Write the listing below out again exactly, dropping the images.
-- Data block follows --
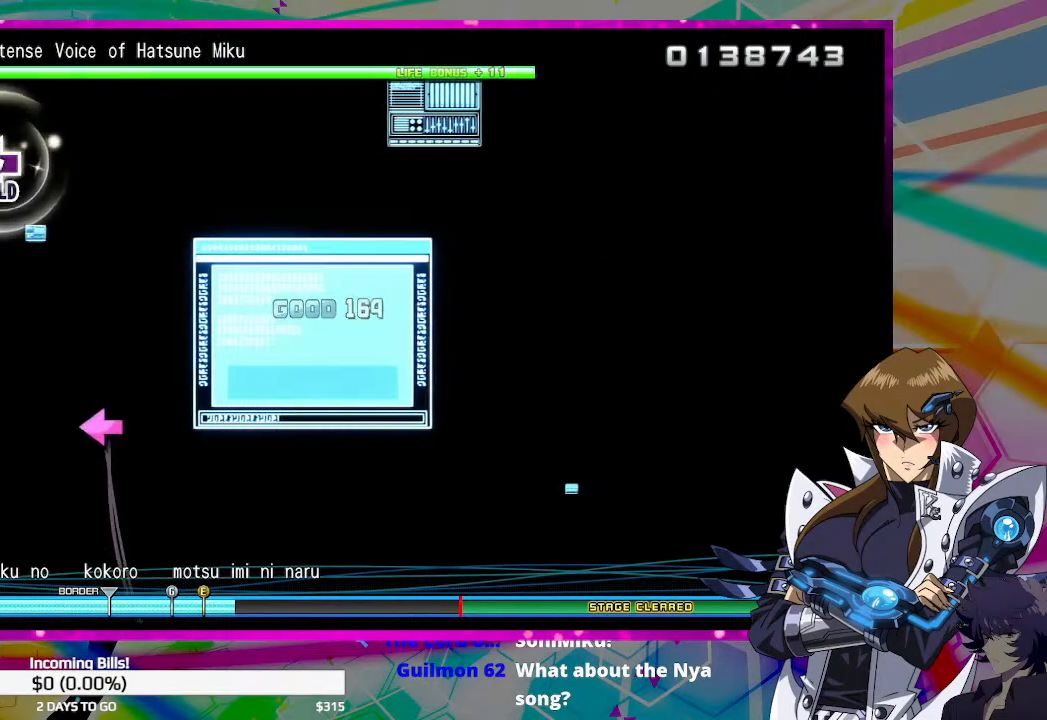
{"buttons": ["SQUARE"], "left_stick": "center", "right_stick": "center", "events": [[133, "CROSS", "up"], [500, "SQUARE", "down"]]}
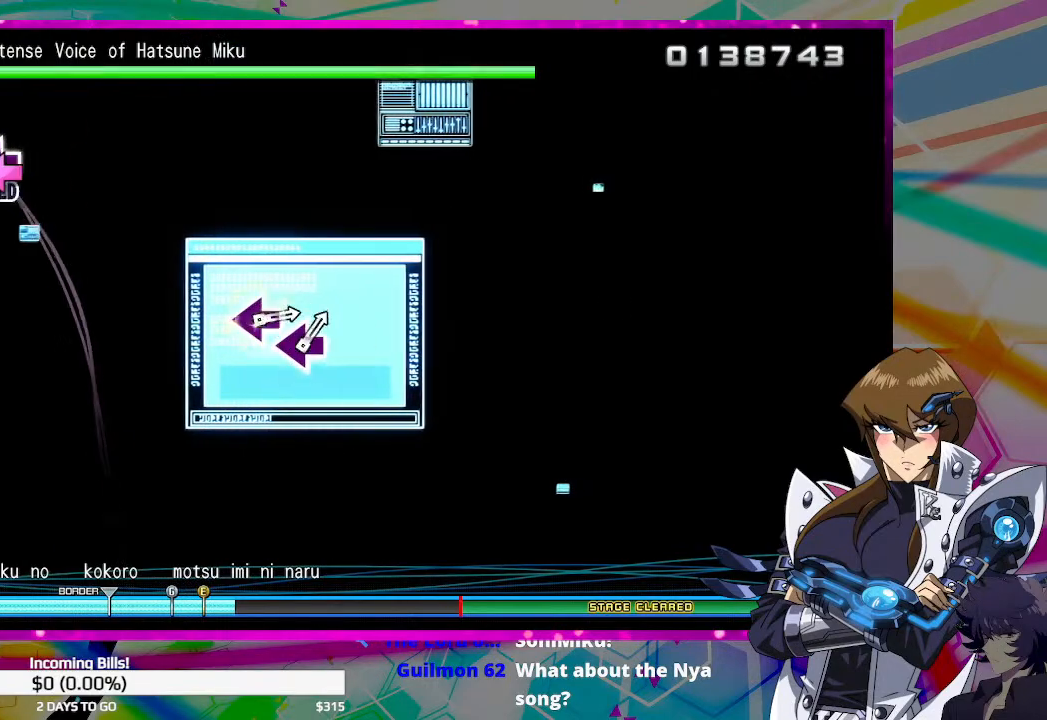
{"buttons": ["SQUARE"], "left_stick": "center", "right_stick": "center", "events": []}
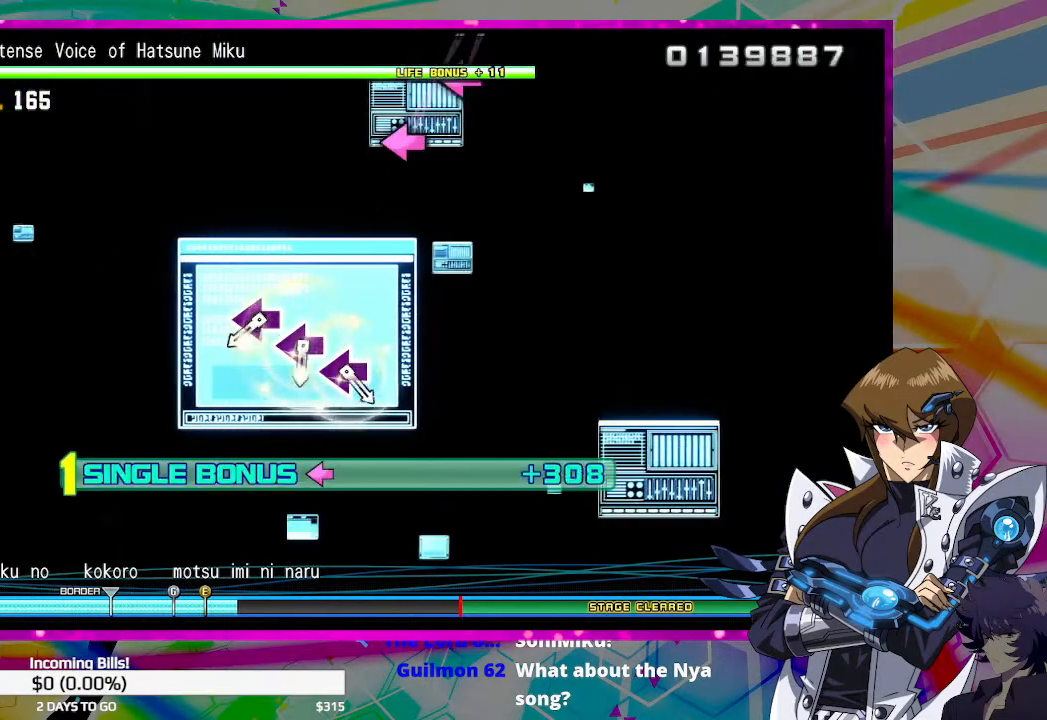
{"buttons": ["SQUARE"], "left_stick": "center", "right_stick": "center", "events": [[167, "SQUARE", "up"], [433, "SQUARE", "down"]]}
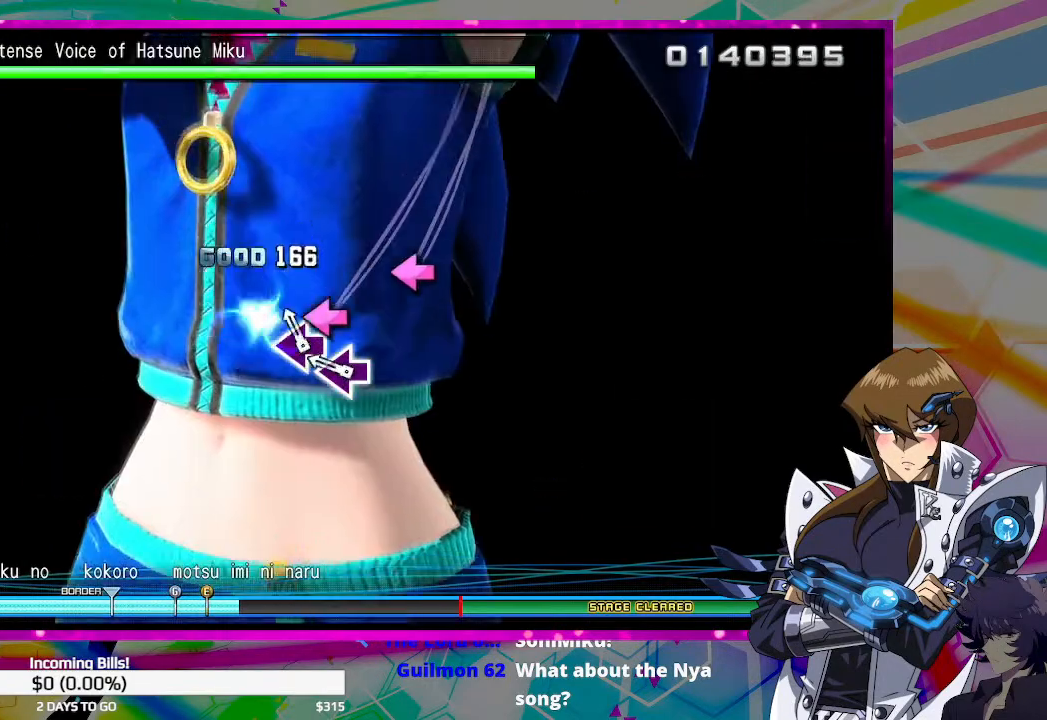
{"buttons": [], "left_stick": "center", "right_stick": "center", "events": [[33, "SQUARE", "up"], [100, "SQUARE", "down"], [167, "SQUARE", "up"], [233, "SQUARE", "down"], [333, "SQUARE", "up"]]}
-- Data block concluded --
● Written response:
{"buttons": ["SQUARE"], "left_stick": "center", "right_stick": "center", "events": [[133, "CROSS", "up"], [500, "SQUARE", "down"]]}
{"buttons": ["SQUARE"], "left_stick": "center", "right_stick": "center", "events": []}
{"buttons": ["SQUARE"], "left_stick": "center", "right_stick": "center", "events": [[167, "SQUARE", "up"], [433, "SQUARE", "down"]]}
{"buttons": [], "left_stick": "center", "right_stick": "center", "events": [[33, "SQUARE", "up"], [100, "SQUARE", "down"], [167, "SQUARE", "up"], [233, "SQUARE", "down"], [333, "SQUARE", "up"]]}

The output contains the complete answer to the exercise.